The same cell-engineering trick that put chimeric antigen receptor T cells, or CAR-T, into cancer clinics can be turned inside out: instead of building a T cell that hunts tumors, build a T cell that brakes the immune over-reaction behind an allergy. A peer-reviewed mouse study from a Lausanne team shows the inversion works, at least against birch pollen, and lays the groundwork for a cell-therapy platform aimed at the most vulnerable slice of asthma patients.

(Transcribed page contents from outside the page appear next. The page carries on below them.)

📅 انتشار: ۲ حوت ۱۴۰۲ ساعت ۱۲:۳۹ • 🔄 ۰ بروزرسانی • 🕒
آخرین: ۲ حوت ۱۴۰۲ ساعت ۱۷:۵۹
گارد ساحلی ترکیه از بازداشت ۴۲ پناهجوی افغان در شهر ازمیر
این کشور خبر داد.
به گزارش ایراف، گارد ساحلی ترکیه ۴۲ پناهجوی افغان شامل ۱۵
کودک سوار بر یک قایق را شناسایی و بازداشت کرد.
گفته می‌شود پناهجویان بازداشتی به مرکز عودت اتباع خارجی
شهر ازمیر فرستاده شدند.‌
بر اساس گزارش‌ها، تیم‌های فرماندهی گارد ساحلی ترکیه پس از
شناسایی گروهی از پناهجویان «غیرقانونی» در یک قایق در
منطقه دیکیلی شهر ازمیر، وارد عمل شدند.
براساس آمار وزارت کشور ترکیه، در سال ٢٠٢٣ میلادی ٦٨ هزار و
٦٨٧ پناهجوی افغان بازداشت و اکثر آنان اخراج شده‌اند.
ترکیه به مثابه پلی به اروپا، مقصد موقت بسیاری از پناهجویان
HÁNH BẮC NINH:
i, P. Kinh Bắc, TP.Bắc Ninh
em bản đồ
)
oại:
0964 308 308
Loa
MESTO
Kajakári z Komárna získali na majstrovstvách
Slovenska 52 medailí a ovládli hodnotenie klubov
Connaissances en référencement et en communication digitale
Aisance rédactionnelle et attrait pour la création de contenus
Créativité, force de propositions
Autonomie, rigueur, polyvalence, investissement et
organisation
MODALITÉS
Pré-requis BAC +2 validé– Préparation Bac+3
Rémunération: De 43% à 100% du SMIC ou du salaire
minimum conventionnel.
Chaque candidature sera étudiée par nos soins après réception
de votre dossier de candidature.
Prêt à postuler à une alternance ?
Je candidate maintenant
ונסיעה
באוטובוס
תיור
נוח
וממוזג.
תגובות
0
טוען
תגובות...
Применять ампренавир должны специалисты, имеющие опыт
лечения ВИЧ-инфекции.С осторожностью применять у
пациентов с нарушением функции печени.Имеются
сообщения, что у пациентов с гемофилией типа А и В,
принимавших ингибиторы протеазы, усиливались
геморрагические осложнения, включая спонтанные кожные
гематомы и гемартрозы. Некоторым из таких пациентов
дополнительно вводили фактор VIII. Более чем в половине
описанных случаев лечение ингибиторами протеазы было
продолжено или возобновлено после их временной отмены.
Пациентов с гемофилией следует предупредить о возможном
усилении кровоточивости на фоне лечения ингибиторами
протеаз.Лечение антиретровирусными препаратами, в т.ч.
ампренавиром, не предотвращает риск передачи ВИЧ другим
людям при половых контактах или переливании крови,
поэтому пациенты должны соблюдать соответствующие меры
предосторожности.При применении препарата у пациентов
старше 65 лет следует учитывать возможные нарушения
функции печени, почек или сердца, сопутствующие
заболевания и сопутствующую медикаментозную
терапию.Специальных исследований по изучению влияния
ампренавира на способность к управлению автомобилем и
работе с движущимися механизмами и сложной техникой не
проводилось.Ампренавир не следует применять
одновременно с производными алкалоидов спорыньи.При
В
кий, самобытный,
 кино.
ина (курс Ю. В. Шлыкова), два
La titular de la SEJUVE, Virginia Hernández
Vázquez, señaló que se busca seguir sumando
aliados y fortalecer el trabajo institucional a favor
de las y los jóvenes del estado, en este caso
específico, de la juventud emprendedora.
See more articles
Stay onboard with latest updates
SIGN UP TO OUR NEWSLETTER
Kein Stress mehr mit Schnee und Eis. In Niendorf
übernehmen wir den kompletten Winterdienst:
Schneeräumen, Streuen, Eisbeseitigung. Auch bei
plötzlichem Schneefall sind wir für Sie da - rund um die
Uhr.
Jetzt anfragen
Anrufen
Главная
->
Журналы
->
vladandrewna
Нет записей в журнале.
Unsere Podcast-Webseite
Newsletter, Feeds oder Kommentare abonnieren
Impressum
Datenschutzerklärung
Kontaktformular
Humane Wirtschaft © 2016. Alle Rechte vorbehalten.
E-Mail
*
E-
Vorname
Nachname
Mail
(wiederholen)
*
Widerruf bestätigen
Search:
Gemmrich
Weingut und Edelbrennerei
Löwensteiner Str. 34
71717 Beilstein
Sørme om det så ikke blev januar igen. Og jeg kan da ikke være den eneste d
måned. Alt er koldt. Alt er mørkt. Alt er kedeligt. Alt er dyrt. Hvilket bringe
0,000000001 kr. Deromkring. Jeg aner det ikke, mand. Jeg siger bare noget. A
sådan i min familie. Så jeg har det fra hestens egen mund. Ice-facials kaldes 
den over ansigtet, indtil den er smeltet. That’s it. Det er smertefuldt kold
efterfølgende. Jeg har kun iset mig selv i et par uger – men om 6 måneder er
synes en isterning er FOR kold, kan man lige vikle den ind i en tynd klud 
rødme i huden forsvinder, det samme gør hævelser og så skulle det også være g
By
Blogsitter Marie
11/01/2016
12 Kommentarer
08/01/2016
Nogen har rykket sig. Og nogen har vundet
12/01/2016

The work, published in the Journal of Experimental Medicine, comes from Lausanne University Hospital, the University of Lausanne, and the Center for Human Immunology Lausanne. Lead investigator Yannick D. Muller, MD, PhD, an associate professor at Lausanne University Hospital, told GenEng News that "our study provides proof-of-concept and preclinical evidence that CAlleR Tregs redirected against a birch pollen allergen can downmodulate birch pollen–induced allergic asthma."
Roughly 300 million people live with asthma worldwide, and around 60% of those cases are allergic asthma, where a type 2 immune over-reaction floods the airways with IL-4, IL-5, and IL-13 cytokines, drives mucus plugging, and in severe cases kills. The only disease-modifying option today is allergen immunotherapy, a course of gradually escalating doses. "Allergen immunotherapy is not recommended for patients with severe asthma, representing the most vulnerable population at greatest risk of asthma-related morbidities and mortality," Muller told GenEng News. That gap is what makes the Lausanne result worth watching.
The engineer's move was to take regulatory T cells, the immune system's own brakes, and arm them with a chimeric receptor that recognizes a specific allergen. The cells, called CAlleR Tregs for chimeric allergen receptor regulatory T cells, behave like traffic cops recruited to the site of an allergic trigger, damping inflammation on contact. The platform borrows its architecture directly from CAR-T: a synthetic receptor, an antibody-derived recognition piece, and intracellular signaling domains that fire when the receptor finds its target. The difference is direction. Where CAR-T amplifies, CAlleR Tregs suppress.
Muller and colleagues built their receptor around Bet v 1, the dominant birch pollen allergen that sensitizes an estimated 8–16% of Europeans. They started with four anti-birch antibodies isolated from an allergic patient, pulled out each antibody's targeting tip as a single-chain variable fragment (scFv), and fused it to a CD28-ζ intracellular signaling domain that activates the Treg when the receptor binds its target. A surprise in the data: the engineered Tregs suppressed best when a non-competing antibody bound the allergen at the same time, suggesting receptor cross-linking is what flips the cells into active suppression. That mechanism, the authors wrote in JEM, "opens new avenues not only for rewiring synthetic receptors against any soluble antigens including autoantigens for therapeutic intervention but also for delineating a more global pathway for antigen cross-presentation in allergies."
The mouse experiments came in two flavors. In one, CAlleR Tregs were infused into mice already sensitized to birch pollen; on re-exposure, treated animals showed less airway inflammation, less mucus, and better lung function. In the other, the cells were infused into naive mice before any pollen exposure, and those animals failed to develop asthma symptoms at all. The team frames both results as prevention and treatment candidates, not as efficacy in people.
The honest read is more modest. This is one paper, one allergen, one species. Allergic-airway inflammation in mice is a model with a long record of imperfect translation, and engineered Treg products will inherit the manufacturing, dosing, durability, and safety questions that have shadowed cell therapies; the broader CAR-T experience is the standing reminder that engineered immune cells can carry serious off-target risks. Muller told GenEng News that "future studies should evaluate the persistence and stability of CAlleR Tregs over time and define the optimal modalities for implementing such a therapeutic approach."
The authors also float a wider target list: CAlleRs against house dust mites, food allergens, and other soluble antigens, a family of conditions where restoring tolerance is the missing therapeutic lever. None of that is in the present study. The present study is the platform's first peer-reviewed demonstration that the cancer-immunotherapy engineering playbook can be turned, structurally, from immune amplifier to immune brake. A preprint of the work is also available on Research Square and indexed in Sciety's activity feed, with broader aggregator coverage at Mirage News that re-reports the same finding under a "breakthrough" frame the underlying paper does not support.
The next milestone to watch is whether the Lausanne group, or anyone building on the platform, can move CAlleR Tregs into a non-human primate or first-in-human study that keeps the antigen specificity and adds a credible durability readout. Until then, the inversion is real on paper and in mice, and the bridge to severe allergic-asthma patients is still unmapped.